Logarithms in Octaves

In this lesson I'll explain how to calculate logarithms on any base in Octave with some practical examples.

Natural logarithm

To calculate the natural logarithm use the function log(x)

For example, type log(9)

The result is 2.1972 because e^2.1972=9

>> log(9)
ans = 2.1972

Now type log(e)

The result is 1 because e¹=e

>> log(e)
ans = 1

Logarithm to base 10

To calculate the logarithm to base 10 use the function log10(x)

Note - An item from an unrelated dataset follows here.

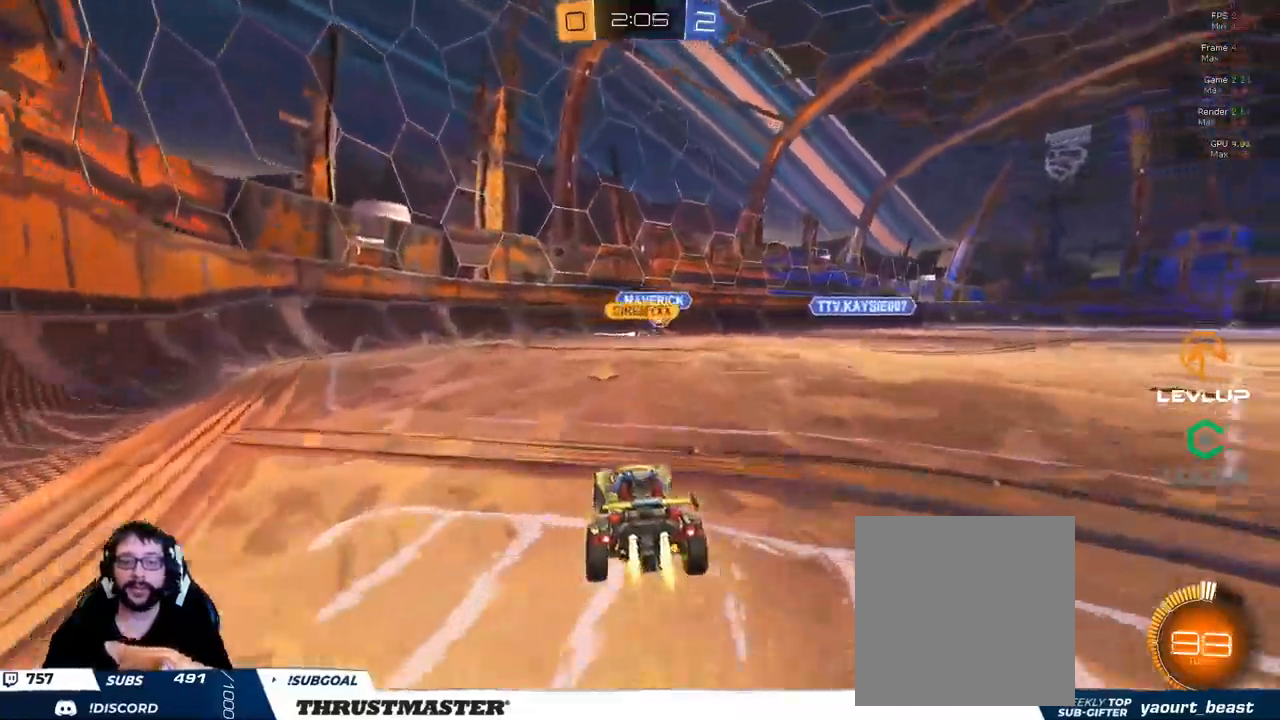
{"dt_ms": 500, "buttons": ["B", "R2"], "left_stick": "up-right", "right_stick": "center", "events": [[50, "left_stick", "left"], [150, "left_stick", "up"], [200, "left_stick", "up-right"]]}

For example, type log10(9)

The result is 0.95424 because 10^0.95424=9

>> log10(9)
ans = 0.95424

Now type log10(10)

The result is 1 because 10¹=1

>> log10(10)
ans = 1

Logarithm to base 2

To calculate the logarithm to base 2 use the function log2(x)

For example, type log2(9)

The result is 3.1699 because 2^3.1699=9

>> log2(9)
ans = 3.1699

Now type log2(2)

The result is 1 because 2¹=1

>> log2(2)
ans = 1

The logarithm on other bases

To calculate the logarithm on a base other than 2, 10, and the natural logarithm (ln), you can use the change of base formula for logarithms.

$$ \log_A x = \frac{\log_B x}{\log_B A} $$

Where A is the arrival base while B is the departure base.

Note. In Octave you can use base 2, 10 or Nepero's number 'e' (natural logarithms) as a departure base (B) because the predefined functions already exist log2(), log10() and log().

I'll give you a practical example.

Calculates the logarithm of 16 over base 4 using the base change formula with decimal logarithms.

$$ \log_4 16 = \frac{\log_{10} 16}{\log_{10} 4} $$

So you can write log10(16)/log10(4) in Octave

>> log10(16)/log10(4)
ans = 2

The result is 2.

If you do a quick test 4² = 16. The result is correct.

Alternatively, you can also calculate the base 4 logarithm of 16 using natural logarithms (log) or base 2 logarithms (log2)

>> log(16)/log(4)
ans = 2
>> log2(16)/log2(4)
ans = 2

The result is the same

This way you can calculate logarithm to any base in Octave.